En Italie, la « tavola » est bien plus qu’une simple table. Véritable pilier culturel et social, elle incarne le partage, la tradition et la convivialité propres à chaque foyer. C’est précisément cet esprit que la famille Grasso fait vivre à La Vita è Bella. Dans un cadre à la fois cosy et élégant, où le raffinement du décor répond à la tenue du personnel, l’accueil chaleureux de la famille transforme chaque repas en une expérience unique.

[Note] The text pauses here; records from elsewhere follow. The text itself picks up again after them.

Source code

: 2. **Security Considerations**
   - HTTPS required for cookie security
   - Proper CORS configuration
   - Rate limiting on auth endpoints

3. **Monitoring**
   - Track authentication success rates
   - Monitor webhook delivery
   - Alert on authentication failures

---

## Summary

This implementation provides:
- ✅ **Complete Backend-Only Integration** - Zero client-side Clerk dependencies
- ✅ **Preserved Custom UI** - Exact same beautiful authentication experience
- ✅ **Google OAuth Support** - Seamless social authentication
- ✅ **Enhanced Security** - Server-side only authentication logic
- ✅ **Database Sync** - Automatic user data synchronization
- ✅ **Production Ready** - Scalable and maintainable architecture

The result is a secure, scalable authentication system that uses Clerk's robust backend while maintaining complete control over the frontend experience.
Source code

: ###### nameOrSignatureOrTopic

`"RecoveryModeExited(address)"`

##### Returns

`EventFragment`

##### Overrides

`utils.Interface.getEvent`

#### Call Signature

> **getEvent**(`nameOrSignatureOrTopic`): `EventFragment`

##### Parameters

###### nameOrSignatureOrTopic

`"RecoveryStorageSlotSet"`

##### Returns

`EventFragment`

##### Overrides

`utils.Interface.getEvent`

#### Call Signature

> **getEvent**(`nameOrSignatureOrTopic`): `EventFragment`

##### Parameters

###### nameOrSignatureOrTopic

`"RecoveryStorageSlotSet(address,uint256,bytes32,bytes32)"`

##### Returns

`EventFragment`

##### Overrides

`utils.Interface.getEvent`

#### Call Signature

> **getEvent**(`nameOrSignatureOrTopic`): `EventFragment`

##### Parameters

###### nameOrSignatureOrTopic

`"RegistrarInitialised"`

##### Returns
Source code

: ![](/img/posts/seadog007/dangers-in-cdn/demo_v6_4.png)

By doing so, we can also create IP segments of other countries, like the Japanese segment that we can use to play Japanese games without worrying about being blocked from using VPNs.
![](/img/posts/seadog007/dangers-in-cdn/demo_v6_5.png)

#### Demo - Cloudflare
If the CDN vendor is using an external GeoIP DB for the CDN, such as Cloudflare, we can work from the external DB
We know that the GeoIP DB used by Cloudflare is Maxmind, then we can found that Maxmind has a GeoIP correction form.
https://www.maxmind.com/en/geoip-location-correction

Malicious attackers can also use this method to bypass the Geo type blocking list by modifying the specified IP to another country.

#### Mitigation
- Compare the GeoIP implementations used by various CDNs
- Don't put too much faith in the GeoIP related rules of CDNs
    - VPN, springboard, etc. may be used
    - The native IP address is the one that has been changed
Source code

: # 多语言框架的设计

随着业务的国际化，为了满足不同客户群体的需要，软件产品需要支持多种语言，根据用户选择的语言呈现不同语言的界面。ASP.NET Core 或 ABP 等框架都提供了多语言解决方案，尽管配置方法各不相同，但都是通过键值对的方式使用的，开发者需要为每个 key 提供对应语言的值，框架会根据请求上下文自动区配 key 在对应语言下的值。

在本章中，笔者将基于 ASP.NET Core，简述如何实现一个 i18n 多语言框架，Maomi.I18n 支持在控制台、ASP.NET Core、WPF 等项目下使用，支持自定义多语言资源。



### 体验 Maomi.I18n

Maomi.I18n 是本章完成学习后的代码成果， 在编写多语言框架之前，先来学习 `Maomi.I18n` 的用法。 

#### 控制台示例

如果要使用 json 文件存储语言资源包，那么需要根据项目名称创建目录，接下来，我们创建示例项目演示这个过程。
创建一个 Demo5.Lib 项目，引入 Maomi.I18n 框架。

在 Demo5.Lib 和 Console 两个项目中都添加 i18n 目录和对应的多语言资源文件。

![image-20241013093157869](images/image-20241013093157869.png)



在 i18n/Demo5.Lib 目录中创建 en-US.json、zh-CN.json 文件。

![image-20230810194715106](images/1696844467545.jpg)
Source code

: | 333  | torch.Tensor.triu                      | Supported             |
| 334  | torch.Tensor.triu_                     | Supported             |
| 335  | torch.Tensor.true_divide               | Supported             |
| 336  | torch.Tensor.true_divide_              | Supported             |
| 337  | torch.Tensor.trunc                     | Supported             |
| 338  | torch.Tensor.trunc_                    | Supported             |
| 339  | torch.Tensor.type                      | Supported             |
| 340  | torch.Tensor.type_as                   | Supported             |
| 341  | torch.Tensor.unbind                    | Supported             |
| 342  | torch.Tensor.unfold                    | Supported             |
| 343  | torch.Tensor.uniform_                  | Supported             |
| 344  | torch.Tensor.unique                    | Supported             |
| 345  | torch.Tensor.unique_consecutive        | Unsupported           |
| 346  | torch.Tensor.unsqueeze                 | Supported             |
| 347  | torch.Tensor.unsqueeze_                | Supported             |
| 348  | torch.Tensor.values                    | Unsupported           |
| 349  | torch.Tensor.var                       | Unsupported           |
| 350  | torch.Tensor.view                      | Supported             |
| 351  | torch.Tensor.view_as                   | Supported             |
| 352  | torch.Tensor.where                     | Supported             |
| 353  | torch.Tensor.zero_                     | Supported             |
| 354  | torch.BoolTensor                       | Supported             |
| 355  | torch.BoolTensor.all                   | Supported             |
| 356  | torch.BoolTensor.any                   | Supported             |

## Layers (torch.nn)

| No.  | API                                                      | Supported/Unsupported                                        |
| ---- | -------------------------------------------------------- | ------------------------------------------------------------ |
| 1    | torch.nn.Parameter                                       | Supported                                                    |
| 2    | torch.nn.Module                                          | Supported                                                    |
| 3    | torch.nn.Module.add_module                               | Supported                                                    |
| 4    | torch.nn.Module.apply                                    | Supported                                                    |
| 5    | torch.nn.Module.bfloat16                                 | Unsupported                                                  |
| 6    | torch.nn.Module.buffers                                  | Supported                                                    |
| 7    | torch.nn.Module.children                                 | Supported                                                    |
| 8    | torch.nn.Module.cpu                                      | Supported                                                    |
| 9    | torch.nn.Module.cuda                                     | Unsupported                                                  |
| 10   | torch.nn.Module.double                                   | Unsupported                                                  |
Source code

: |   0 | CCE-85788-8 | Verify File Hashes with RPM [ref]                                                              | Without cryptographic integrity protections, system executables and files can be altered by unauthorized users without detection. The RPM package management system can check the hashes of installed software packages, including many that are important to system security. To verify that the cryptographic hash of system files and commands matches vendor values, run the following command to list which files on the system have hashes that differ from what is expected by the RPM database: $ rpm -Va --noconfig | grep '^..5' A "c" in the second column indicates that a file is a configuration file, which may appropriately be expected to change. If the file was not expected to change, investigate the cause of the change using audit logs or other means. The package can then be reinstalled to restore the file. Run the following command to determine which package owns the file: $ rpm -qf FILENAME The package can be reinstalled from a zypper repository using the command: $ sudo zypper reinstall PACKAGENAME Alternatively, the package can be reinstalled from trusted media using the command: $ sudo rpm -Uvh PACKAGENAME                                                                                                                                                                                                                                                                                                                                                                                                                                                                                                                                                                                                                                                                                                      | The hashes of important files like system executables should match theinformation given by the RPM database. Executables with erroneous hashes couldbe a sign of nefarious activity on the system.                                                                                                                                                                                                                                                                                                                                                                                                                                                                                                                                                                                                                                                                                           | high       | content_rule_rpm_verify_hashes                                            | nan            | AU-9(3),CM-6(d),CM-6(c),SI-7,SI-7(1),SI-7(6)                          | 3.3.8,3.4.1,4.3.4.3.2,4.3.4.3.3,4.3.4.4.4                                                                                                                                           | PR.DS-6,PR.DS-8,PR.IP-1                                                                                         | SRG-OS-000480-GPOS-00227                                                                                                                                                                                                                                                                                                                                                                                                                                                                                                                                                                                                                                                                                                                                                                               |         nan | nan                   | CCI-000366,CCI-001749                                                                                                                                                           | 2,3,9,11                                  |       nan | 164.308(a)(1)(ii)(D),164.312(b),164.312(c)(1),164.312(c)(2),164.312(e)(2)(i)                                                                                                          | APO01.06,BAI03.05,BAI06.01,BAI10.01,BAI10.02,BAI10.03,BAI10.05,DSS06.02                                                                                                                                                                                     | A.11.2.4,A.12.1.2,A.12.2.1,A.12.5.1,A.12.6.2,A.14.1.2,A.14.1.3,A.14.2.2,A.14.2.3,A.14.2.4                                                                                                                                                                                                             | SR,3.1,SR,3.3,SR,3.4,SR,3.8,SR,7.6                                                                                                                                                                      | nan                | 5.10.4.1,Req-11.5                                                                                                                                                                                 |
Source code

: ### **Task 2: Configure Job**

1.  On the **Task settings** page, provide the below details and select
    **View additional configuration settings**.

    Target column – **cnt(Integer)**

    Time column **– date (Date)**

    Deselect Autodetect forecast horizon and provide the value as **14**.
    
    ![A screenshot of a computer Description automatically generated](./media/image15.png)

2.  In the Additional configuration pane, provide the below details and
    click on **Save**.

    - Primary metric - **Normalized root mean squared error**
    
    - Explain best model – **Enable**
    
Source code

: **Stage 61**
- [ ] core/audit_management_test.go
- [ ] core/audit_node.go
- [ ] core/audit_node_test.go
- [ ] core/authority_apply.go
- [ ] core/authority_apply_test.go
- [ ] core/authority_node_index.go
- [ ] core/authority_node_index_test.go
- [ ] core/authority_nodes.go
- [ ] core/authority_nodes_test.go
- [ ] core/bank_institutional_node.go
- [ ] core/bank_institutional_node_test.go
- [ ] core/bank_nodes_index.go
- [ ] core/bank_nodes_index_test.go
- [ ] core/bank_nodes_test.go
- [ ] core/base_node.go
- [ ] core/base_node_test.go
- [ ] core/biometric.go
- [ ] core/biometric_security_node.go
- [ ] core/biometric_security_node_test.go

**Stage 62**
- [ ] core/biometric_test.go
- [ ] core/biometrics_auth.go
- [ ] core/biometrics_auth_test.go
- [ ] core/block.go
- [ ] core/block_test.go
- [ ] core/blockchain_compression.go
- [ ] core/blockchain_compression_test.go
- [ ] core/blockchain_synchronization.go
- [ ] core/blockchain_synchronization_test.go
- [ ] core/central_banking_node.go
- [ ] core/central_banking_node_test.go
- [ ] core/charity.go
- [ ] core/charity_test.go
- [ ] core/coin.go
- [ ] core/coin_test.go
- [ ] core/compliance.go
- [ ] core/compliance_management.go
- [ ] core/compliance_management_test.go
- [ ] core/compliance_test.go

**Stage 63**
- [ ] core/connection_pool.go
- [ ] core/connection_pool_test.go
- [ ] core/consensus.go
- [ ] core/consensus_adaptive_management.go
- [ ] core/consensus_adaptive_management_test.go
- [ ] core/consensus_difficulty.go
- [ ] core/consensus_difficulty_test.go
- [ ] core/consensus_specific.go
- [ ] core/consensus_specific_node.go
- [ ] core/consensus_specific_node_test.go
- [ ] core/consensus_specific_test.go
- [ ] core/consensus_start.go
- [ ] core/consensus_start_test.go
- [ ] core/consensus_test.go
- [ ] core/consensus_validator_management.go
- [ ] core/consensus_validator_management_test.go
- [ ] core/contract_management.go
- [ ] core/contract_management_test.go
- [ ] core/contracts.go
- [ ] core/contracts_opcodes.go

Arrivés au Locle en 2012 avec leurs deux enfants (Morena et Thomas), Salvatore Grasso et Olivia Schepis empruntent d’abord des chemins professionnels divers : lui dans le bâtiment à Lausanne, elle dans l’industrie dans le canton de Berne. Mais avec 31 ans d’expérience dans la restauration, Salvatore n’a jamais abandonné son rêve de revenir à sa première passion : la gastronomie populaire et traditionnelle italienne. En 2019, le couple franchit le Rubicon et ouvre La Vita è Bella. Un nom qui évoque à lui seul un véritable art de vivre.
Salvatore est épaulé par son fils Thomas
« Le secret, c’est l’émerveillement, la passion et de bons produits », confie Salvatore qui peut compter sur son fils Thomas, diplômé en restauration. À seulement 20 ans, il a une aisance relationnelle naturelle avec la clientèle, tout en maîtrisant le langage culinaire, amenant du relief à la présentation des plats. L’esprit familial se retrouve au sein de toute l’équipe, composée de Dylan Dayde, Andrea Gilbert et Carmello Liva. « Les chefs arrivent à transmettre leur passion, en apportant une petite touche personnelle à chaque plat », souligne Dylan. En entrée, on trouve les incontournables bruschetta ou carpaccio de bresaola. Viennent ensuite les spécialités « maison » : poulpe grillé, pâtes fraîches au saumon, aux truffes ou encore aux fruits de mer. Risottos ou gnocchis préparés dans le respect de la tradition. Pour accompagner ces mets, la cave propose une soixantaine de vins italiens ainsi qu’une trentaine de grappas soigneusement sélectionnées.
Un restaurant qui tire la cuisine vers le haut
Côté dessert, les amateurs de douceurs succomberont au tiramisu – qui signifie « tire-moi vers le haut » –,
au cannolo sicilien ou aux tranches d’ananas. Salvatore intègre également dans nombre de ses plats la pistache, propre à l’Etna. Impossible d’évoquer cette cuisine sans parler de la Sicile, véritable carrefour des civilisations. Par sa position hautement stratégique en Méditerranée, elle a vu se succéder Carthaginois, Grecs, Romains, Arabes et Normands, enrichissant le patrimoine culturel et culinaire des insulaires. « Les pâtes ont été amenées par les nomades arabes avant d’être perfectionnées sur l’île », rappelle Salvatore. Cette volonté de transmettre dépasse largement les murs du restaurant. Grâce à Olivia, enseignante, la Vita è Bella participe également au projet Lift, qui permet aux écoliers de découvrir les métiers de la restauration et la richesse de la gastronomie italienne.